So You Wanna Write A Book
Do you self-publish? Many authors opt to self-publish or go to independent publishers. If your goal is to have a product to sell or to see your name emblazoned on the cover of a book, this may be the path for you. However, it takes a Herculean effort to market and distribute a book. That’s why I’ve always opted to work with an established, well-known publishing house — without an agent. I write the text; leave the printing, marketing, and shipping to the publisher; and collect royalty checks. How good is that?
My road to success was paved with lots of bumps and pot holes, yet I believed in myself and refused to take no for an answer. For inspiration, I tacked on my bulletin board an article that appeared in Time magazine. It told of John Grisham’s struggle to get his first book published. A Time To Kill — which became one of Grisham’s hot sellers and a hit movie — was rejected by 25 publishers. Here’s what worked for me and colleagues I’ve coached. Perhaps it will work for you.

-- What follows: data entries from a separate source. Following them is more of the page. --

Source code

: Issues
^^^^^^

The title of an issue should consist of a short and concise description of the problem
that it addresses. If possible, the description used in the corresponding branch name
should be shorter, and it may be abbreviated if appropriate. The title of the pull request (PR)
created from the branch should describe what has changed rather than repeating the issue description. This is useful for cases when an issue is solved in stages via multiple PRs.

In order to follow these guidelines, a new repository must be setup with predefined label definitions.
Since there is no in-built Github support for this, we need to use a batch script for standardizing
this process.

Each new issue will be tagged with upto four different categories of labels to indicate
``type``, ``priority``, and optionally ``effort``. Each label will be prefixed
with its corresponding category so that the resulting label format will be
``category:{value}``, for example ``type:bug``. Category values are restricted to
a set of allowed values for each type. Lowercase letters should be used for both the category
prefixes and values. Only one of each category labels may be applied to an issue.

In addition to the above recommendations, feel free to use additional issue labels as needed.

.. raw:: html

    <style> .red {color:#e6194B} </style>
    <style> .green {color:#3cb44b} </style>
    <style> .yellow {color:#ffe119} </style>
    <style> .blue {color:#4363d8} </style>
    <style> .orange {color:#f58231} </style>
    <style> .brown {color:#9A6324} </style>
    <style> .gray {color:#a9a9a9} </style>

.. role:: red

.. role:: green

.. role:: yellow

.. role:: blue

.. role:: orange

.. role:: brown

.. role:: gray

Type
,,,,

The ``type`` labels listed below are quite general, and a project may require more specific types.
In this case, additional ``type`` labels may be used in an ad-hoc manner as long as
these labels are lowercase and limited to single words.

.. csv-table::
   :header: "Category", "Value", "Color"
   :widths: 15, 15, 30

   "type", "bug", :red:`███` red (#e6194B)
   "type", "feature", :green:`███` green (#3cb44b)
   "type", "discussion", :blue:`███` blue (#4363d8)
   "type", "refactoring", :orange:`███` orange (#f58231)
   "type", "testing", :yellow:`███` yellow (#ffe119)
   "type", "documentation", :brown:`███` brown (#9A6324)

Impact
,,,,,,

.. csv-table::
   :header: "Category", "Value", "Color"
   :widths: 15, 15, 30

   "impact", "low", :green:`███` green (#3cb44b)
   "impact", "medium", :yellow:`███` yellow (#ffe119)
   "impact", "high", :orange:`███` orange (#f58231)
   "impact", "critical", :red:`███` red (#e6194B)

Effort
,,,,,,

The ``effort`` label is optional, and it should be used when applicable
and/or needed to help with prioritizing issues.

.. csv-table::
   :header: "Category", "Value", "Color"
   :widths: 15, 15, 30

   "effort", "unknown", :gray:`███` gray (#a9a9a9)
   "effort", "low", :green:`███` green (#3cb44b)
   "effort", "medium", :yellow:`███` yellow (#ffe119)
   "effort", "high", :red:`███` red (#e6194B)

Know what the competition is doing
Before you even think about submitting your book idea to a publisher, learn all you can about other books in that genre. Check bookstores, libraries, and online booksellers. Nearly everything has been written, so be prepared to tell the publisher how yours is different or better. Prepare a market analysis in grid form and include Title, Author, Publisher, Strengths, Weaknesses. (Of course, the weaknesses of each book become the strengths of yours.)
Caution: Never say there’s no competition or there’s never been a book like this. That shows you either haven’t done your homework or there’s a good reason there’s nothing out there like it.
Prepare a plan of attack
Get a copy of the latest (annual) Writer’s Market, and make a list of all the publishers you want to target. Also, check out bookstores, libraries, and online booksellers for others that aren’t listed in the publication. Then you’re ready to put your proposal package together. Here’s what to include:
Query letter: Address your letter to an editor, not just the publishing house. You find names of editors in the Writer’s Market as well as sample query letters. As an option, call the publishing company and inquire. Include in the letter your target audience; why you’re qualified to write the book; how your book will make the world a better place; and any other books, articles, or publications you’ve authored or co-authored. Present your thoughts clearly and concisely. And make sure to use correct grammar, punctuation, and spelling. Just one typo will stand out like a tarantula on a piece of angel food cake.
Market analysis: Following the query letter in your package, include the market analysis discussed earlier.
Annotated outline or synopsis: For non-fiction, prepare a table of contents in which you briefly describe each chapter. Limit the description to one or two sentences. For fiction, include a one-page synopsis.
Sample chapter: Submit a sample chapter so the editor can get a feel for your tone and writing style. This doesn’t need to be the first chapter, just one that represents your best efforts. (It was an annotated outline and sample chapter that got me my first contract.)
Postcard: Include a postcard to make it easy for each publisher to close the loop, even if it is with a rejection. (If an editor is interested, he or she may send a letter or call instead.) Put your name and address on the front of the postcard and the following on the back:
[ ] Yes, I’m interested in reading your manuscript with a view
towards publishing it.
[ ] No thanks. Your idea doesn’t fit into our current marketing
Name of Publisher
It’s not necessary to have a completed manuscript ready to send. If your proposal is accepted and you’re offered a contract, you’ll be given ample time to complete the manuscript.
Get yourself psyched
To get myself mentally psyched, ten times a day I’d put my pen to paper and write: “Sheryl is a successful author.” I also prepared a sign that said “Sheryl is a successful author” and placed it near my computer, where I could see it easily.
Create a motivation chain
Unless you’re extremely lucky or your idea is the greatest thing since sliced bread, you must anticipate rejections. But don’t let that stop you from forging ahead. Here’s how I kept myself motivated the first time I tried to get published: I divided the list of target publishers into increments of five. Before I sent my proposal package to the first five, I prepared the next five with postage and all. All I needed to do was put the date on the query letter. As each rejection came in, I sent out another package and prepared one more. Therefore, I always had five in the hopper.
I kept this up for two years. I wasn’t sure if I was motivated or just plain foolish because I could have wallpapered the entire Taj Mahal with my rejection letters. Yet I believed in myself and always had a proposal package ready to replace each rejection. I also stared at the article about John Grisham so often that the words started to fade.
After two long years, I got a call from an editor at Arco Publishing. She reviewed my proposal and liked my writing style. Although she wasn’t interested in publishing the topic I was pitching, she was in the market for a writer for topic in my field. I’m proud that 20 years later that first book is now in its 4th edition.
Since my first book for Arco, I’ve written 20 books for many of the leading publishing houses. Several have been translated into different languages. Titles include Business Writing for Dummies, Technical Writing for Dummies, Loony Laws & Silly Statutes, Strategic Business Letters & E-mail, 135 Tips for Writing Successful Business Documents, and more.
The lesson learned is this: Believe in yourself and don’t take no for an answer!